Publié dans : Les articles Cuisine & Saveurs de Alexandre Verguet

Pascal Hénin : le fruit des générations

Certaines vignes ont exactement l'âge du récoltant-manipulant d'Aÿ, et produisent une cuvée plébiscitée autant par les consommateurs que les professionnels.

Une petite cabane perdue dans un océan de vignes sur le secteur de Cerseuil, voilà une manière de débuter une belle histoire de famille et de tradition viticole. C’est pourquoi, un magnifique cliché agrémente la salle de dégustation de l’exploitation de Pascal Hénin à Aÿ.

«Il s’agit de la cabane de l’arrière grand-père de mon épouse. Il avait l’habitude de se reposer dans cet abris quand il travaillait les vignes», explique le producteur. Deux familles de vignerons unies pour le meilleur !

Savoir-faire

La propriété agéenne a vu le jour dans les années 70 sous l’impulsion de Charles Hénin, le père de l’actuel dirigeant de l’exploitation.

«Nous nous sommes installés avec mon épouse en 1994, et nous exploitons désormais 7,5 hectares. Chez Pascal Hénin, chacun à son rôle de prédilection. Lui se charge de la partie technique et viticole, tandis que sa femme dirige l’aspect commerciale.

Le vignoble est réparti entre Aÿ, Chouilly, Dizy et Cerseuil. «Il y a une particularité originale», souligne Delphine Hénin, «c’est que notre cuvée blanc de blancs est issue de vignes de Chouilly qui ont le même âge que Pascal !» A la fois reconnue par les professionnels, les guides et les consommateurs, les ventes de cette cuvée ont sensiblement progressé, ce qui a provoqué une augmentation du tirage.

Pourtant, sur l’ensemble de l’exploitation, le pinot meunier représente le cépage majoritaire (entre 25 et 30%). Il n’est toute fois utilisé qu’en assemblage.

Le savoir-faire de Pascal Hénin s’exprime à la fois sur sa cuvée blanc de blancs, mais également sur le rosé de macération (la peau du raisin restée en contact avec le jus plusieurs jours colore naturellement le moût). Il s’agit d’un assemblage de pinot noir d’Aÿ et de chardonnay marqué par les arômes de fruits rouges. «C’est la seule cuvée pour laquelle nous ne réalisons pas de fermentation malolactique afin de préserver la couleur.», précise le récoltant-manipulant.

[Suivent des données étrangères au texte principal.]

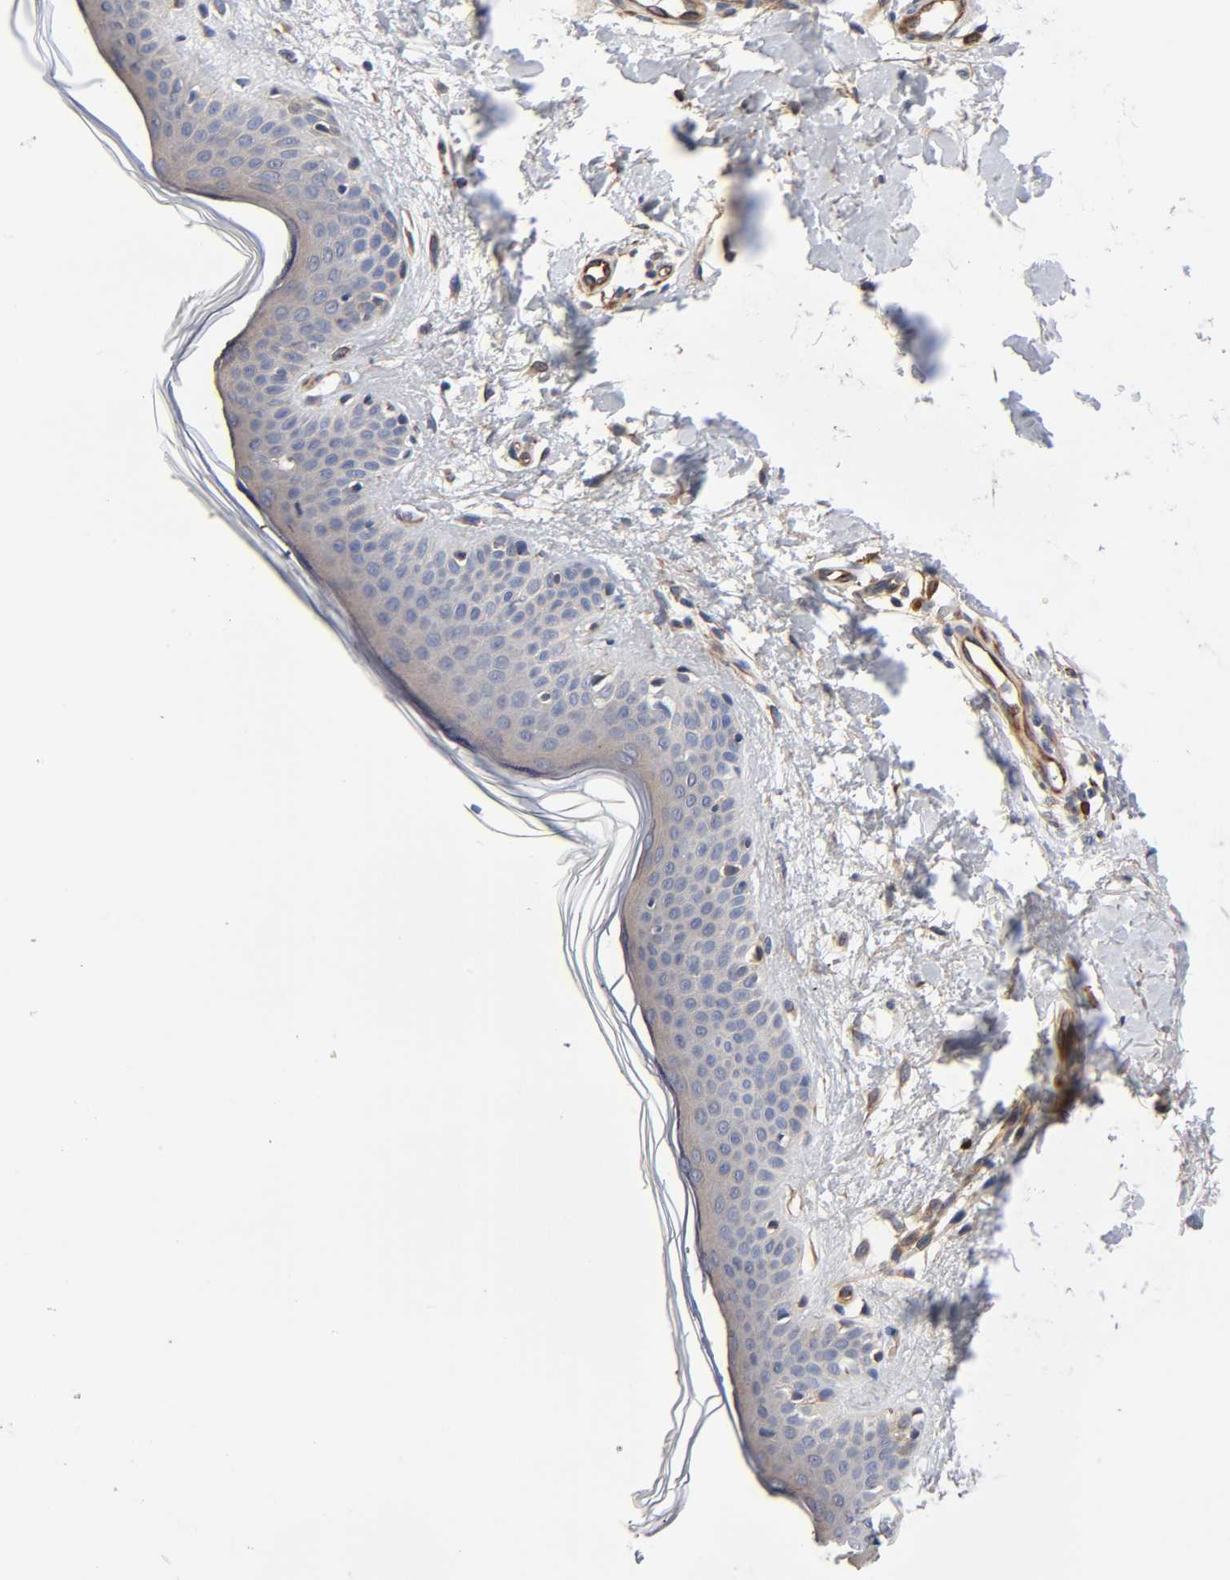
{"staining": {"intensity": "weak", "quantity": "25%-75%", "location": "cytoplasmic/membranous"}, "tissue": "skin", "cell_type": "Fibroblasts", "image_type": "normal", "snomed": [{"axis": "morphology", "description": "Normal tissue, NOS"}, {"axis": "topography", "description": "Skin"}], "caption": "Immunohistochemical staining of unremarkable skin reveals 25%-75% levels of weak cytoplasmic/membranous protein staining in approximately 25%-75% of fibroblasts. (Stains: DAB (3,3'-diaminobenzidine) in brown, nuclei in blue, Microscopy: brightfield microscopy at high magnification).", "gene": "RAB13", "patient": {"sex": "female", "age": 56}}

Il convient également de citer un vrai champagne de caractère, le brut Prestige (65% pinot noir et 35% chardonnay) dont les bouteilles sont remuées à la main.

Pistes d’avenir

Après avoir été confronte à de gros soucis de place, Pascal Hénin a décidé en 2007 d’agrandir ses locaux et de se moderniser. Une vaste salle de dégustation a ainsi vu le jour permettant l’accueil des nombreux dégustateurs, dont un tiers de Belges.

Si Pascal n’apprécie guère les champagnes trop vineux, il n’en est pas de même pour son premier fils Romain, qui après des études au lycée viticole d’Avize, œuvre désormais au sein de la maison Giraud. Il continue à se former tout en apportant dès que possible son soutien à l’exploitation de ses parents en compagnie de son frère Thomas. «Nous avons commencer à garder plus de cuvées, afin de connaître leur évolution dans le temps. Pour l’avenir, je suis également tenté par le travail du vin en fûts,» explique le jeune homme à la bonne humeur communicative.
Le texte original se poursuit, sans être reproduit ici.